Poet, essayist and editor Rodriguez (Always Running: La Vida Loca; Gang Days in L.A.) assembles 12 gritty, hard-hitting snapshots taken from the lives of careworn characters struggling to survive amid crime, poverty and racism in the barrio of East Los Angeles. "My Ride, My Resolution" features Cruz Blancarte, a tough but likable limousine driver who witnesses firsthand the heartlessness of the city's rich and famous. When he's allowed to keep the limo overnight, Cruz seizes the opportunity to take sexy neighborhood girl Bernarda out on a date, but with disastrous results. Many stories play on themes of freedom and emotional release, interrelated for better or worse. In "Boom, Bot, Boom" an afternoon of barhopping turns two friends—both newly unemployed and miserable—into outlaws, while the poignant "Finger Dance" features a heavyhearted son who, after a lifetime of feeling unwanted, searches his dying father's face "for signs of love." Life falls apart quickly for steelworker Enrique in "Mechanics" when he gets laid off and his wife of 12 years moves out, taking the kids with her, yet he experiences a "pervasive serenity" despite his misfortune.
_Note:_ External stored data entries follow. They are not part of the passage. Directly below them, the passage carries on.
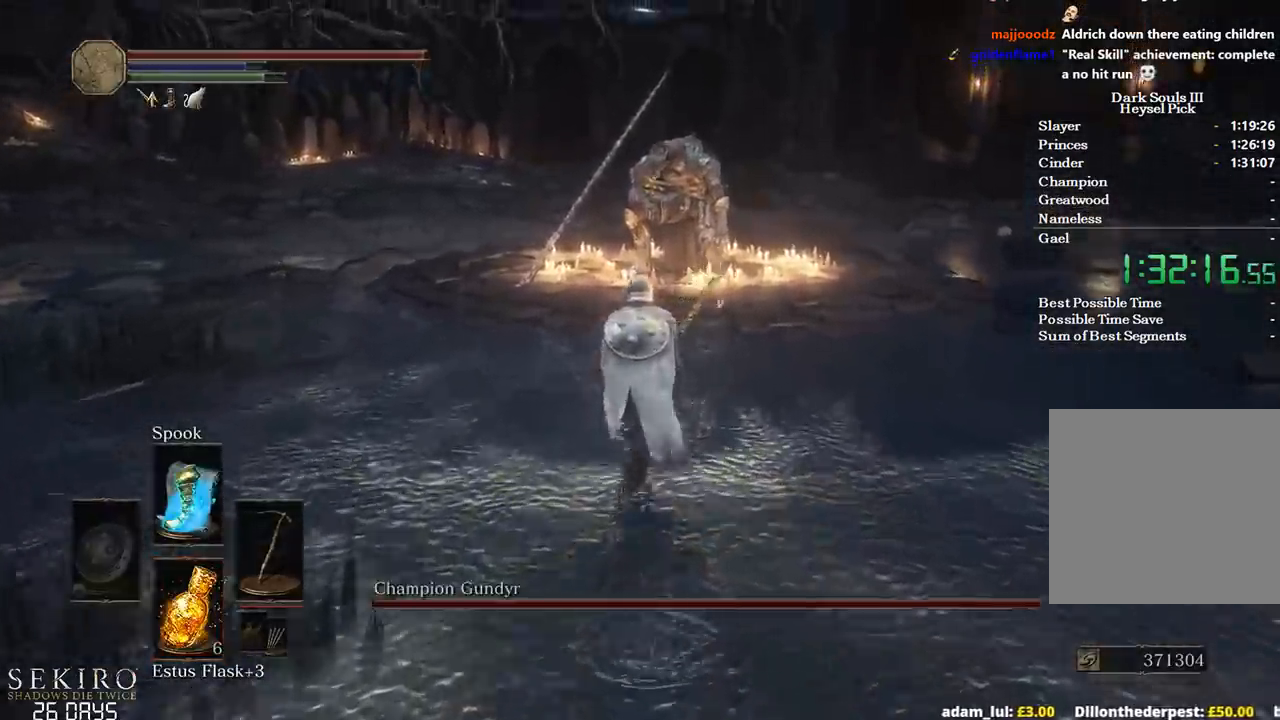
{"buttons": [], "left_stick": "up", "right_stick": "center", "events": [[150, "B", "up"]]}
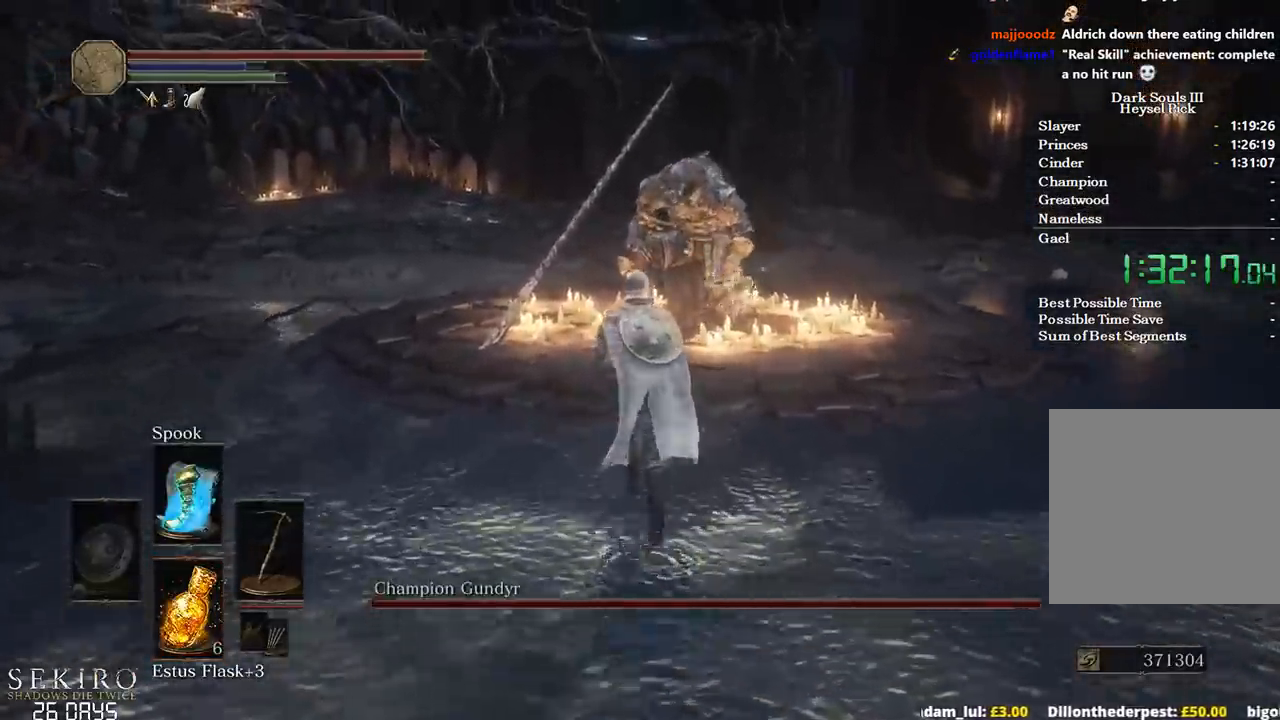
{"buttons": [], "left_stick": "up", "right_stick": "center", "events": [[183, "R1", "down"], [267, "R1", "up"], [367, "R1", "down"], [467, "R1", "up"]]}
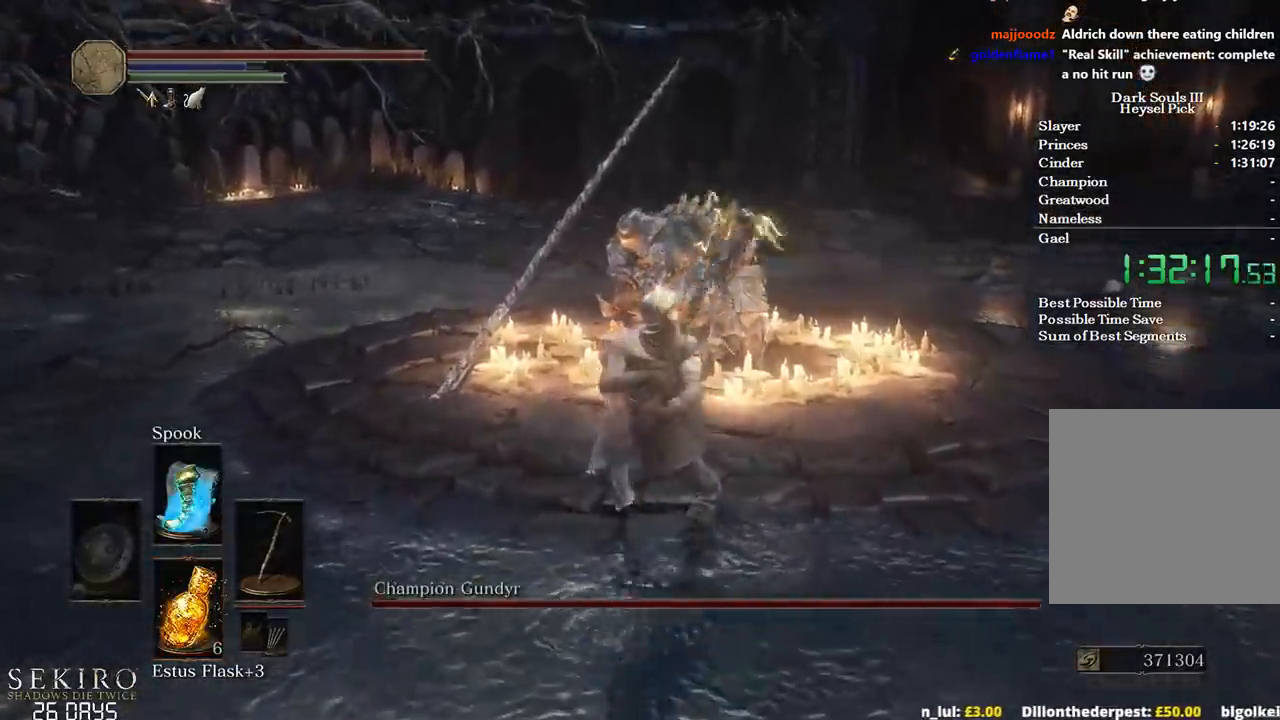
{"buttons": ["R1"], "left_stick": "up", "right_stick": "center", "events": [[50, "R1", "down"], [167, "R1", "up"], [250, "R1", "down"], [367, "R1", "up"], [450, "R1", "down"]]}
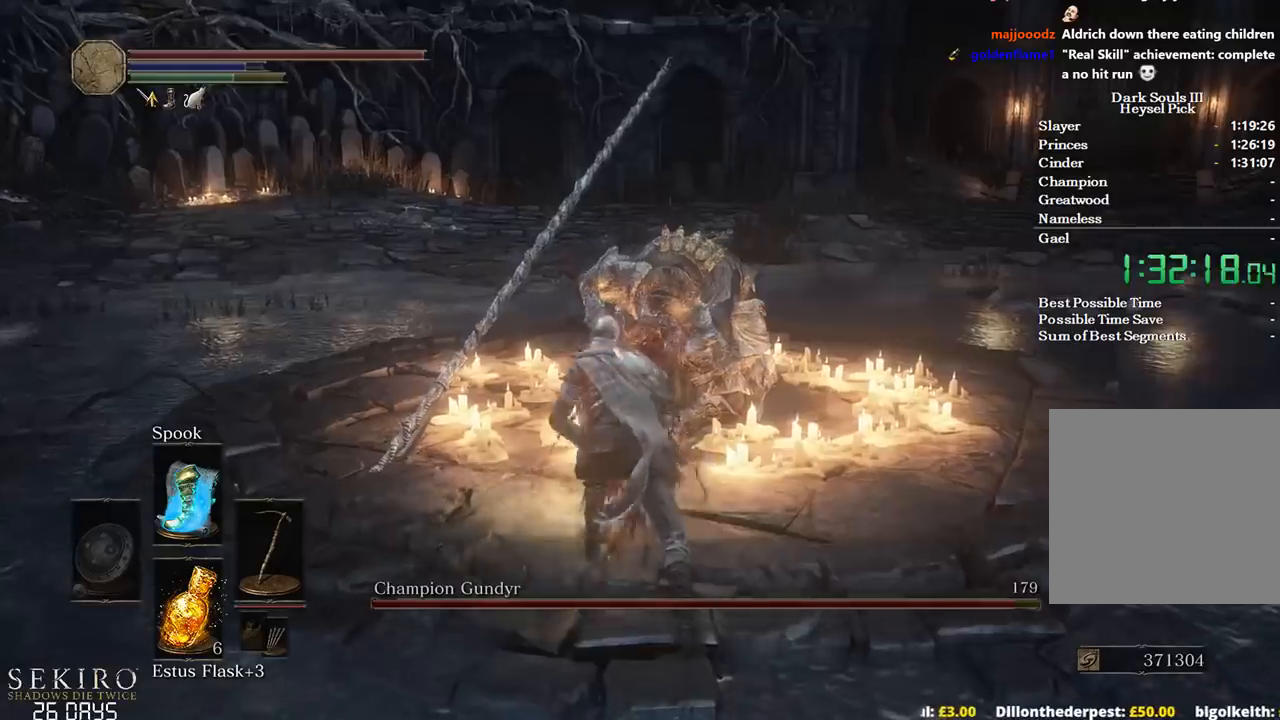
{"buttons": ["R1"], "left_stick": "up", "right_stick": "center", "events": [[33, "R1", "up"], [100, "R1", "down"], [217, "R1", "up"], [300, "R1", "down"], [417, "R1", "up"], [500, "R1", "down"]]}
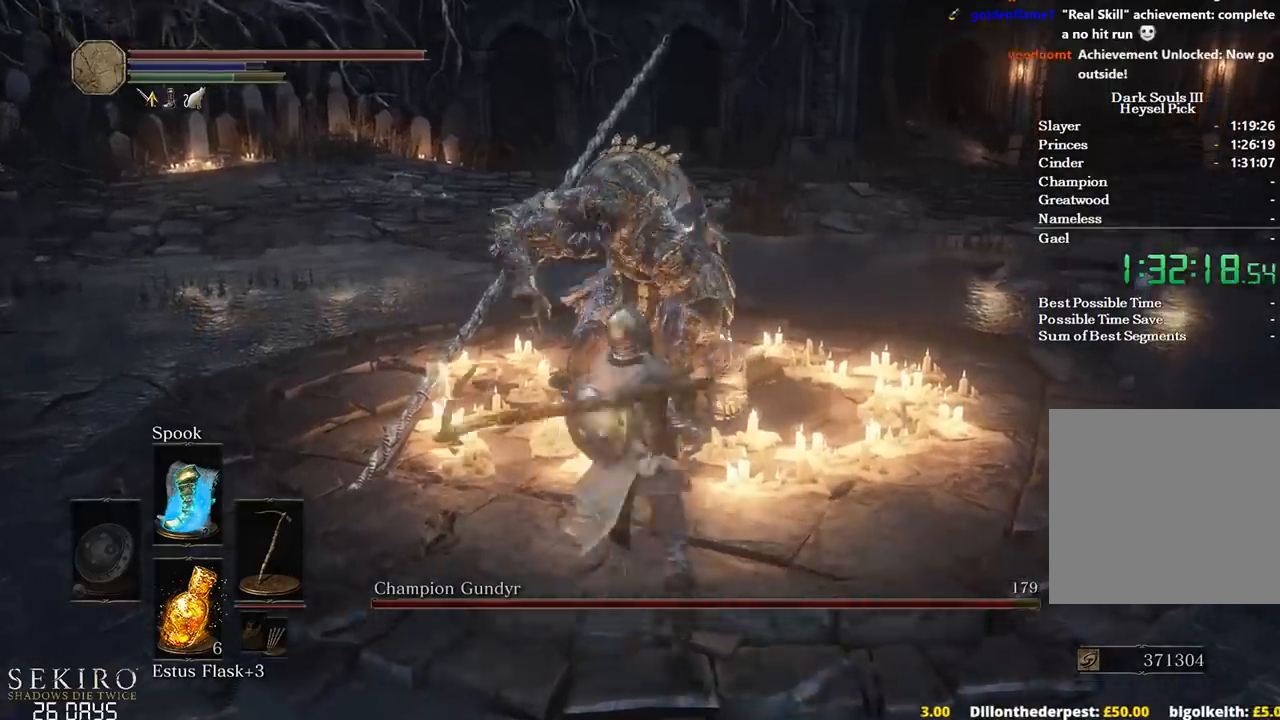
{"buttons": [], "left_stick": "up", "right_stick": "center", "events": [[67, "R1", "up"], [183, "R1", "down"], [267, "R1", "up"], [350, "R1", "down"], [467, "R1", "up"]]}
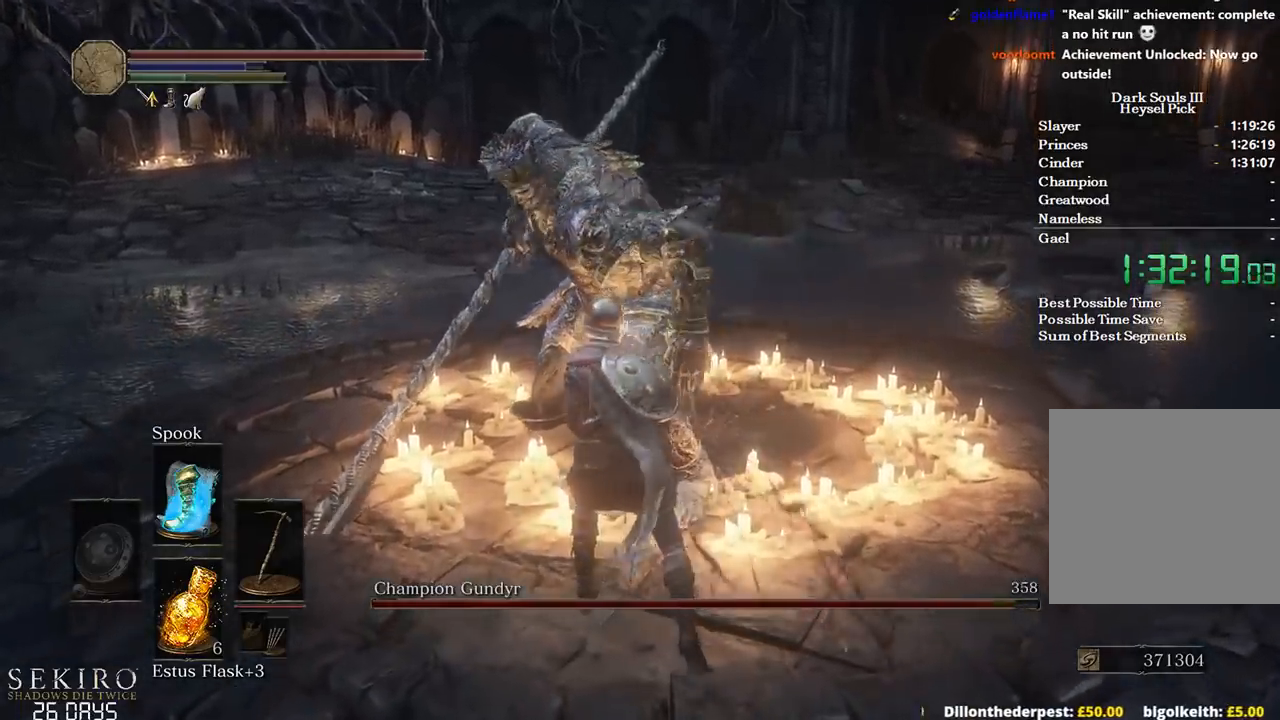
{"buttons": [], "left_stick": "up", "right_stick": "center", "events": [[33, "R1", "down"], [150, "R1", "up"]]}
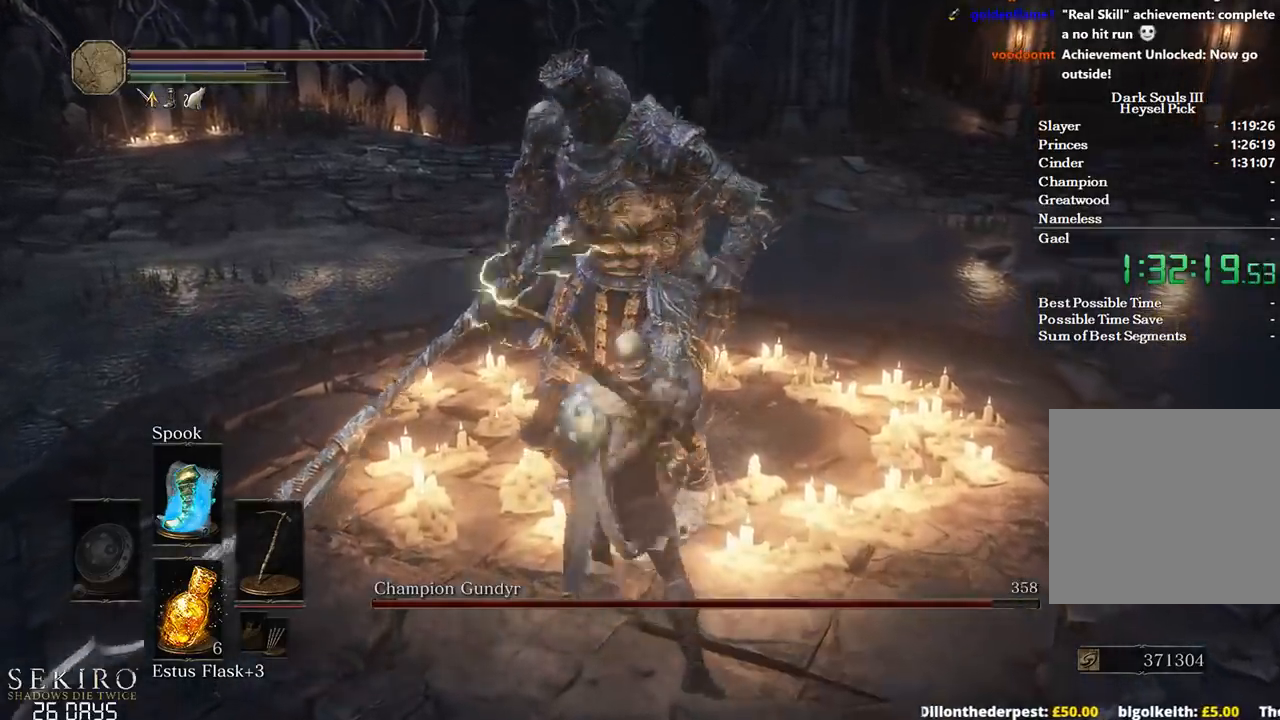
{"buttons": [], "left_stick": "center", "right_stick": "center", "events": [[317, "R3", "down"], [433, "R3", "up"], [500, "left_stick", "center"]]}
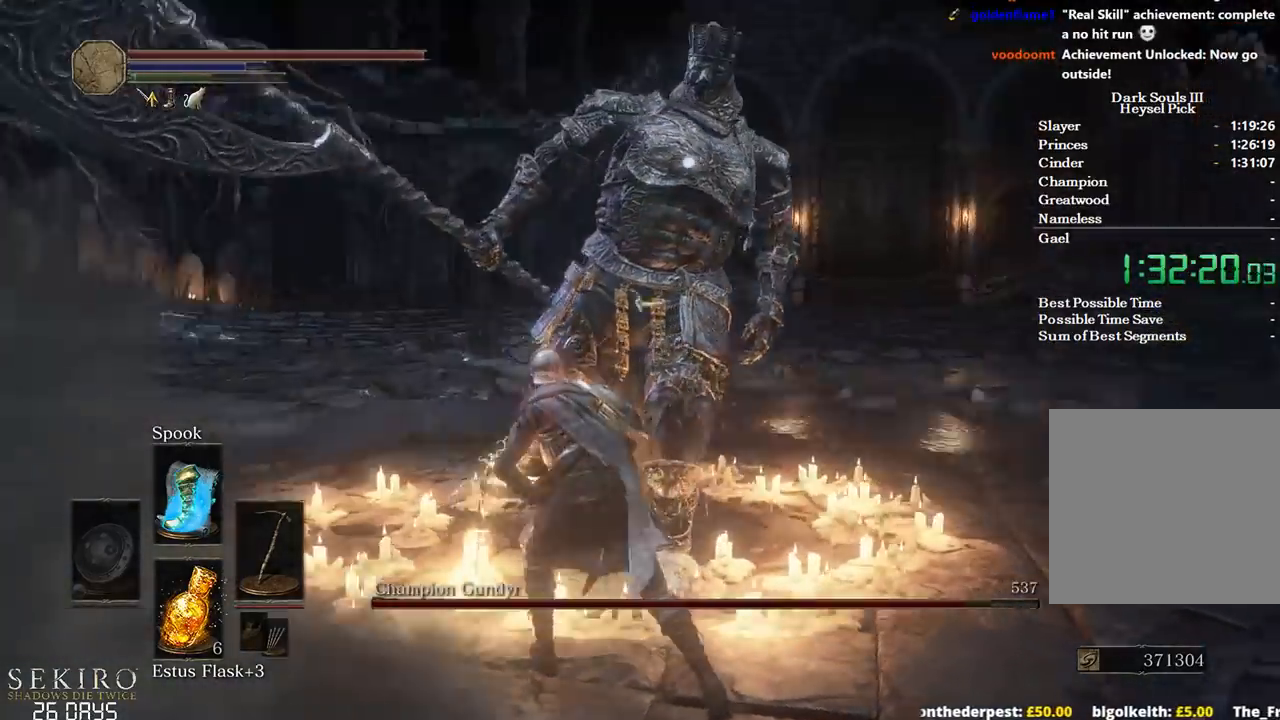
{"buttons": [], "left_stick": "down", "right_stick": "center", "events": [[67, "left_stick", "down"], [133, "Y", "down"], [233, "Y", "up"]]}
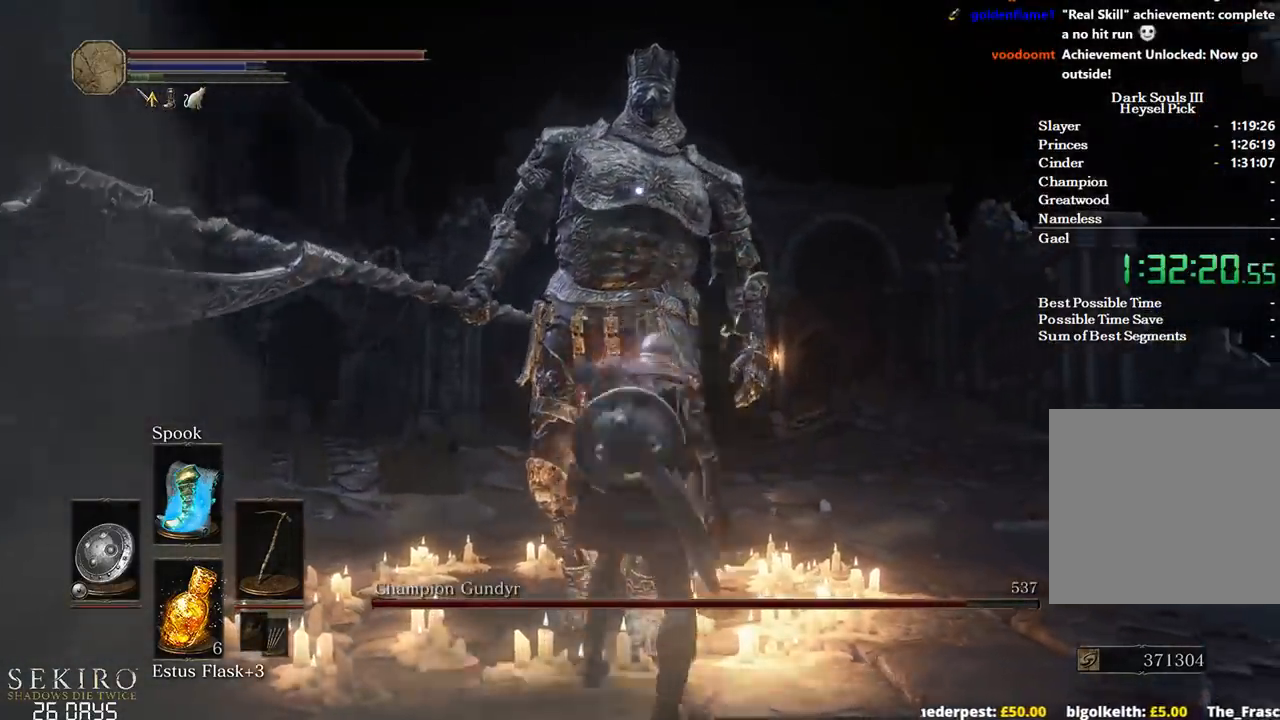
{"buttons": [], "left_stick": "center", "right_stick": "center", "events": [[367, "left_stick", "center"]]}
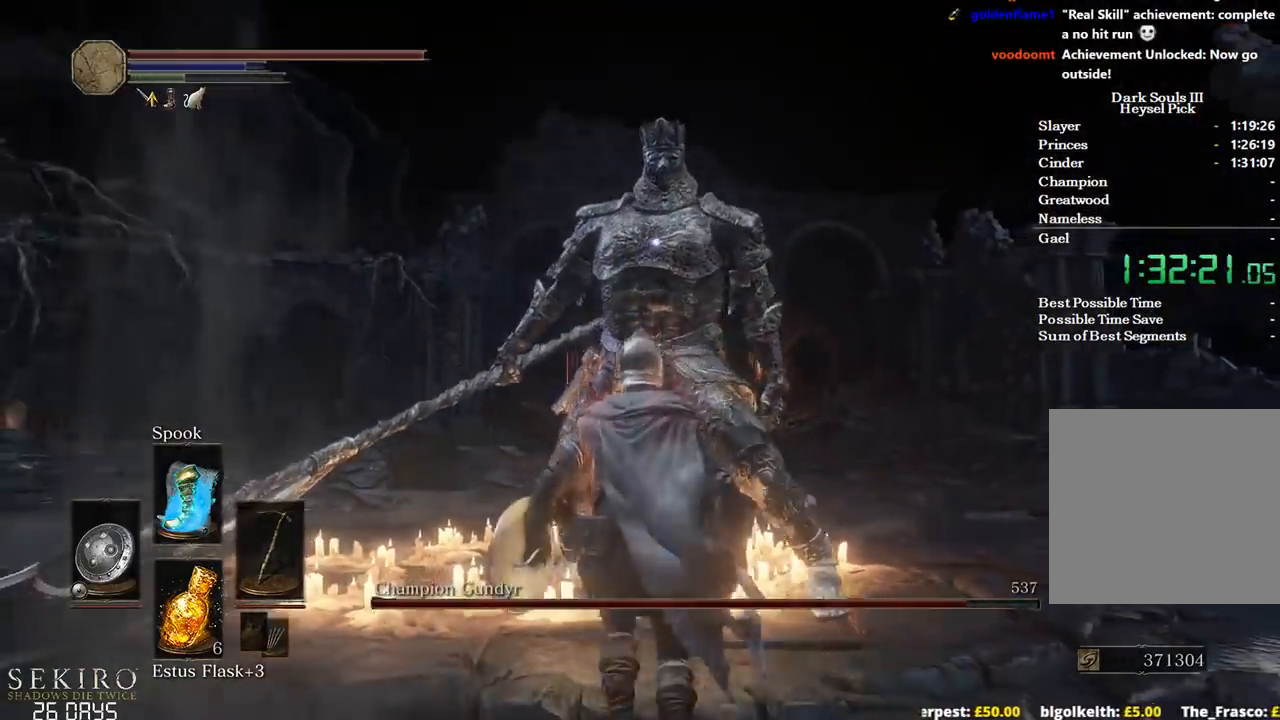
{"buttons": [], "left_stick": "right", "right_stick": "center", "events": [[367, "left_stick", "right"]]}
Though there are few uplifting moments—such as the one in "Sometimes You Dance with a Watermelon," which finds a grandmother attempting to rumba with the giant fruit on her head—the collection as a whole attains a spirited, resilient rhythm. (Apr. 9)
Forecast:Rodriguez has a strong reputation not only as an award-winning writer, but as the editor of Tia Chucha Press. The marketing campaign—including an eight-city author tour, 15-city NPR campaign and print ads—is excellent and will help extend what are likely to be strong regional sales in Southern California.